Surgeon fined for trying to sell Paris terror attack victim’s x-ray

A Paris court on Wednesday convicted a surgeon for trying to sell an X-Ray image of a wounded arm of a woman who survived the 2015 terror attacks in the French capital.

Surgeon fined for trying to sell Paris terror attack victim's x-ray

Found guilty of violating medical secrecy, renowned orthopaedic surgeon Emmanuel Masmejean must pay the victim €5,000 or face two months in jail, judges ordered.

Masmejean, who works at the Georges-Pompidou hospital in western Paris, posted the image of a young woman’s forearm penetrated by a Kalashnikov bullet on marketplace Opensea in late 2021.

The site allows its roughly 20 million users to trade non-fungible tokens (NFTs) – certificates of ownership of an artwork that are stored on a “blockchain” similar to the technology used to secure cryptocurrencies.

In the file’s description, the surgeon wrote that the young woman he had operated on had “lost her boyfriend in the attack” on the Bataclan concert hall, the focus of the November 2015 gun and bomb assault in which jihadists killed 130 people.

The X-Ray image never sold for the asking price of $2,776, and was removed from Opensea after being revealed by investigative website Mediapart in January.

Masmejean claimed at a September court hearing that he had been carrying out an “experiment” by putting a “striking and historic medical image” online – while acknowledging that it had been “idiocy, a mistake, a blunder”.

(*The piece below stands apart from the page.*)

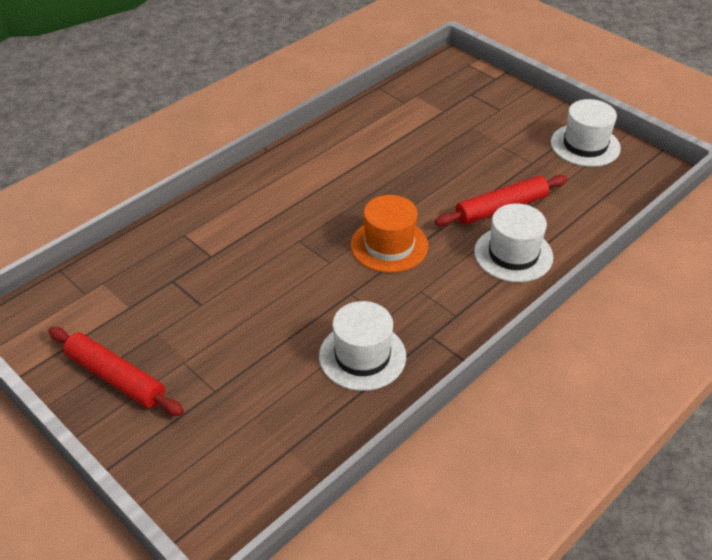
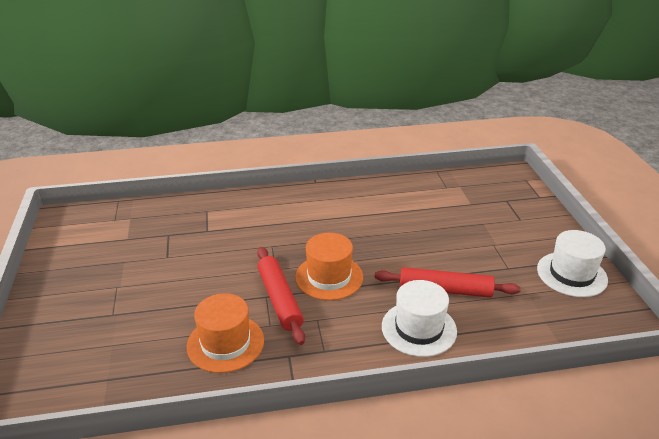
camera: 35 degrees right, 10 degrees down
(115, 378) = (71, 276): red rolling pin -> red rolling pin (279, 299)
(362, 356) = (225, 343): white hat -> orange hat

The court did not find him guilty of two further charges of abuse of personal data and illegally revealing harmful personal information.

Nor was he barred from practicing as prosecutors had urged, with the lead judge saying it would be “disproportionate and inappropriate” to inflict such a “social death” on the doctor.

The victim’s lawyer Elodie Abraham complained of a “politically correct” judgement.

“It doesn’t bother anyone that there’s been such a flagrant breach of medical secrecy. It’s not a good message for doctors,” Abraham said.

Neither Masmejean, who has been suspended from his hospital job, nor the victim were present for Wednesday’s ruling.

The surgeon may yet face professional consequences after appearing before the French medical association in September, his lawyer Ivan Terel said.